SOURCE TEXT:
——
Table 1 Metal levels (mg L−1) in the Água Boa stream water samples from April 2013 to October 2013. 

Sample Month Copper (Cu) Iron (Fe) Manganese (Mn) Cadmium (Cd) Cobalt (Co) Lead (Pb) Nickel (Ni)
P1 (surface water) April 0.0506* 0.8165 < DL < DL 0.2461* 0.2565* 0.3740*
July # # # # # # #
September 0.0261* 0.9651 < DL 0.0305* 0.0227 < DL 0.2193*
October 0.0570* 0.4107 < DL < DL 0.1957 0.2076* 0.2910*
P2 (surface water) April 0.0673* 1.218 < DL 0.0468* 0.1123 < DL < DL
July < DL 0.9331 < DL < DL 0.1004 < DL 0.0740*
September 0.0274* 1.257 0.0450 < DL 0.1849 < DL 0.2258*
October 0.0661* 0.6715 0.0190 < DL 0.2533* 0.2377* 0.2959*
P3 (surface water) April < DL 0.8110 < DL < DL 0.1183 < DL 0.0823*
July < DL 1.2550 < DL 0.0328* 0.1201 < DL 0.1785*
September 0.0261* 0.8179 < DL < DL 0.1843 0.2076* 0.2366*
October 0.0661* 0.5578 < DL < DL 0.2227* 0.2189* 0.2502*
P4 (groundwater) April 0.0223 0.1697 < DL 0.0308 < DL < DL < DL
July 0.0990 0.11 < DL < DL 0.1147 < DL < DL
September 0.0274 < DL < DL 0.0298 0.2137 < DL 0.1964**
October 0.0490 0.0930 < DL 0.0202 0.1094 < DL 0.0654**
Permitted levels
CONAMA 357/2005 (surface water) 0.013 5.0 0.5 0.01 0.2 0.033 0.025
CONAMA 396/2008 (ground water) 2 0.3 0.1 0.005 0.01 0.02

Limits of detection (LOD): 0.007 mg L−1 Cu, 0.014 mg L−1 Fe, 0.005 mg L−1 Mn, 0.008 mg L−1 Cd, 0.021 mg L−1 Co, 0.060 mg L−1Pb, 0.018 mg L−1Ni. Limits of quantification (LOQ): 0.026 mg L−1 Cu, 0.049 mg L−1 Fe, 0.017 mg L−1 Mn, 0.029 mg L−1 Cd, 0.073 mg L−1 Co, 0.203 mg L−1 Pb, 0.062 mg L−1 Ni. DL: Detection Limit

*Values higher than allowed according to CONAMA 357/2005.

**Values higher than allowed according CONAMA 396/2008.

#No sample collected. – Value not found

Organic compound determination

The organic compound analysis indicated that thiamethoxam was present (Table 2) in the Água Boa stream. As there are no reference values for pesticides in surface waters in the Brazilian legislation (CONAMA 357/2005), we used the limits set by the European community as reference (EC 83/1998).
——
DATA EXCERPT:
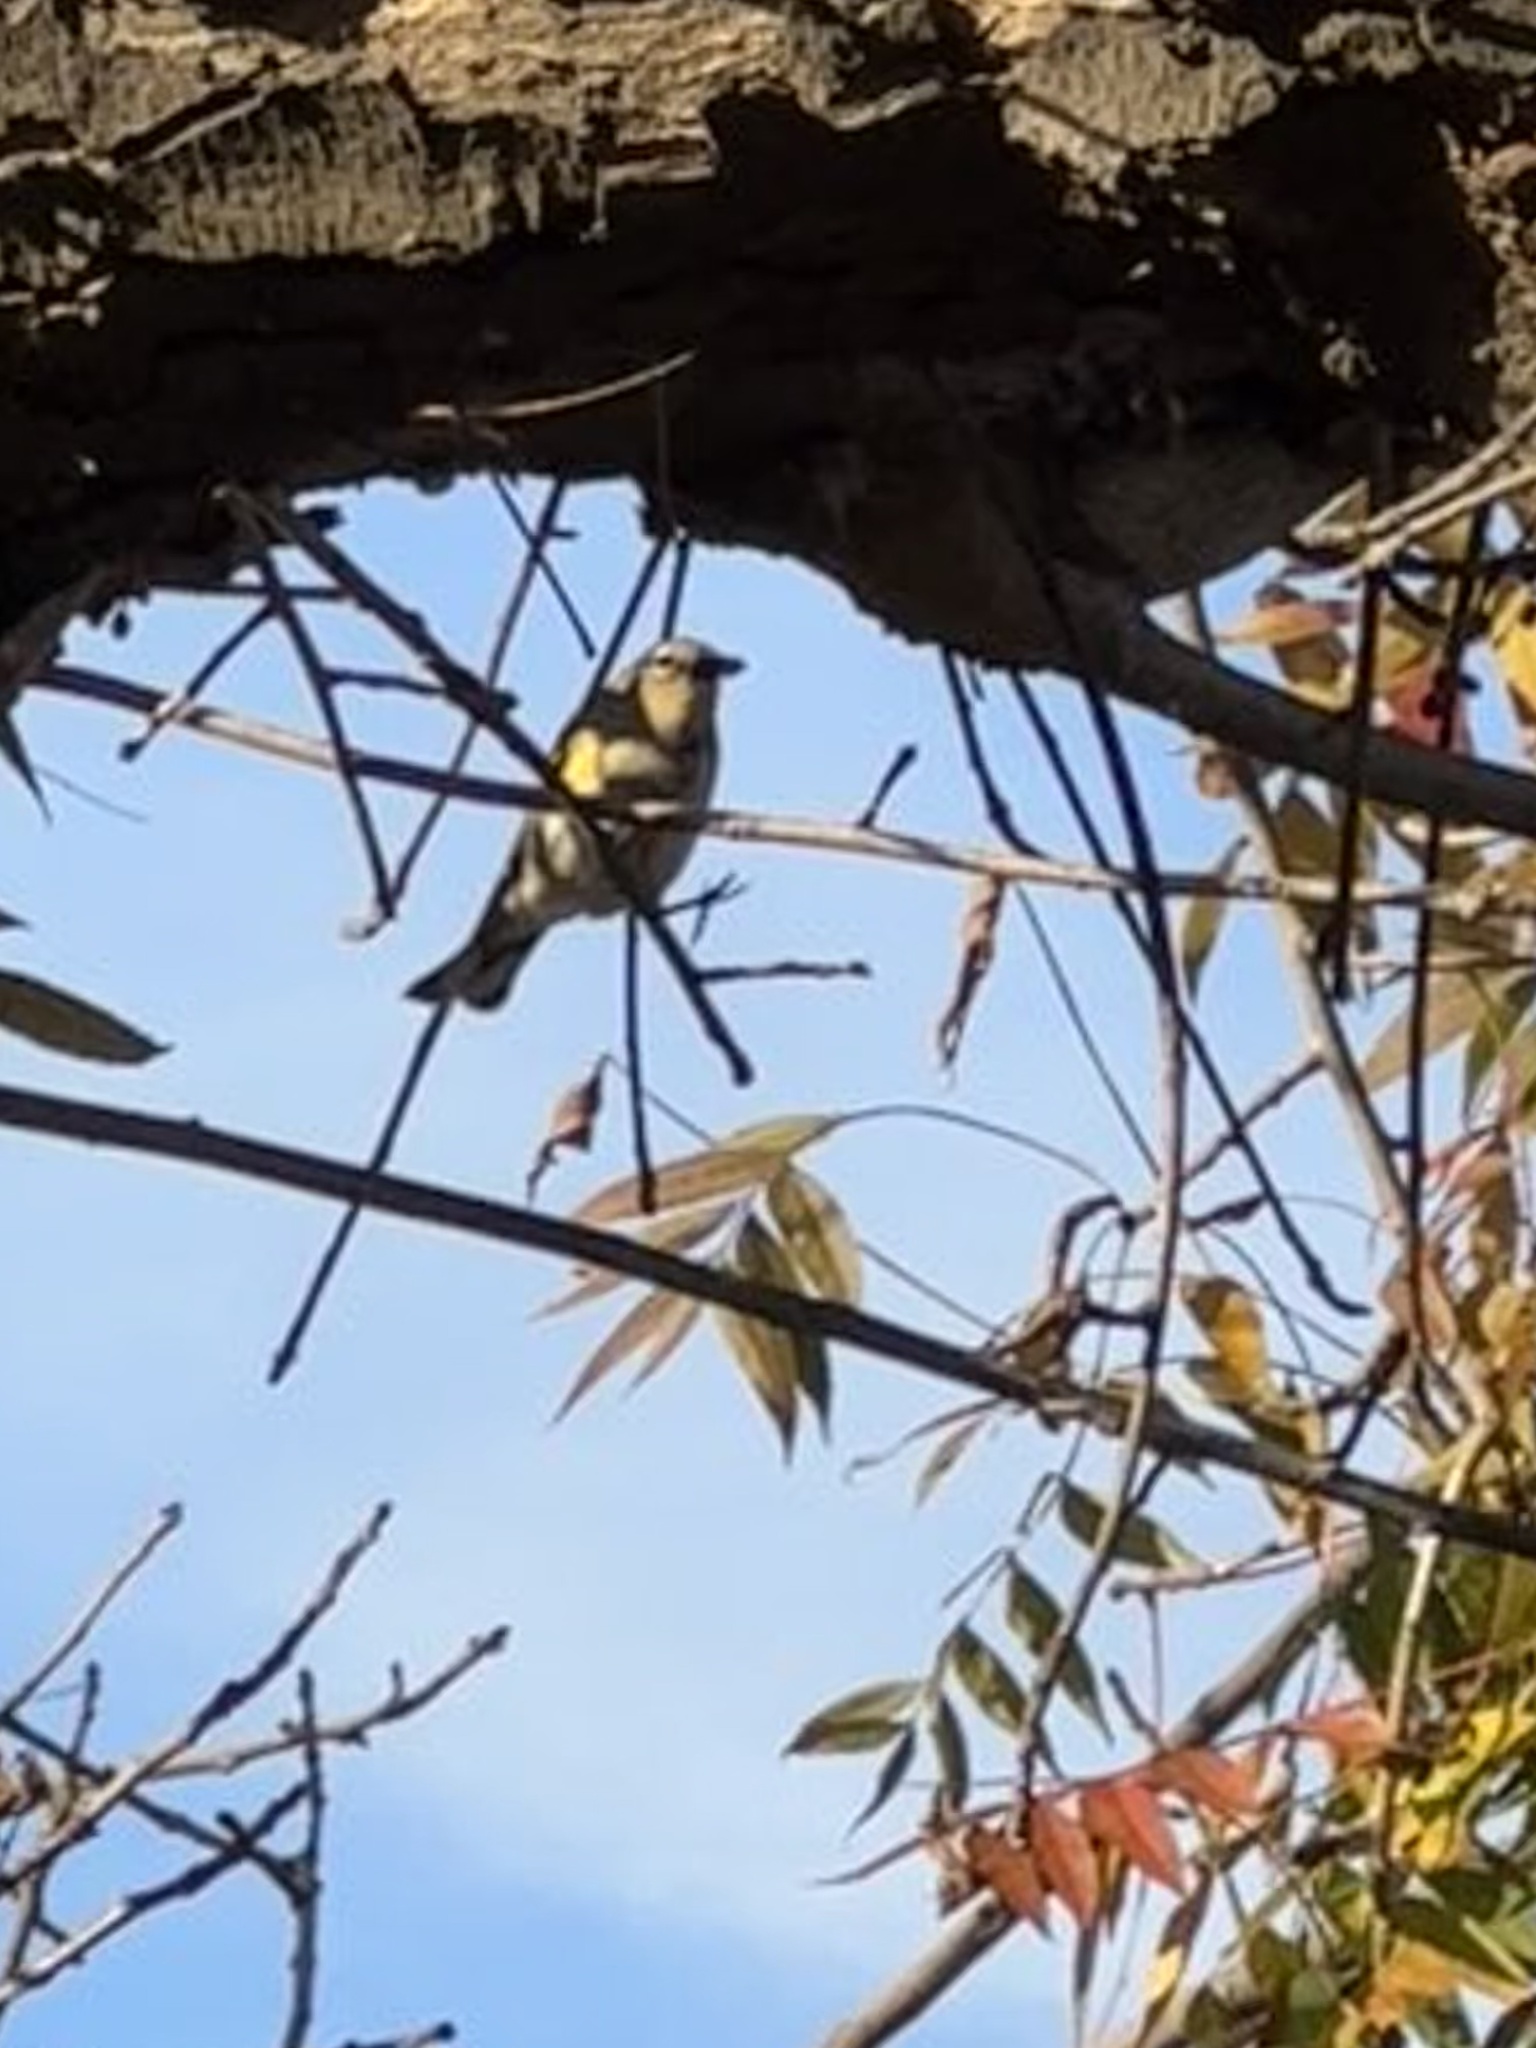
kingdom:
——
From the Água Boa stream text above, reproduce word for word everything from "Limits of detection" down to "to CONAMA 357/2005.".

Limits of detection (LOD): 0.007 mg L−1 Cu, 0.014 mg L−1 Fe, 0.005 mg L−1 Mn, 0.008 mg L−1 Cd, 0.021 mg L−1 Co, 0.060 mg L−1Pb, 0.018 mg L−1Ni. Limits of quantification (LOQ): 0.026 mg L−1 Cu, 0.049 mg L−1 Fe, 0.017 mg L−1 Mn, 0.029 mg L−1 Cd, 0.073 mg L−1 Co, 0.203 mg L−1 Pb, 0.062 mg L−1 Ni. DL: Detection Limit

*Values higher than allowed according to CONAMA 357/2005.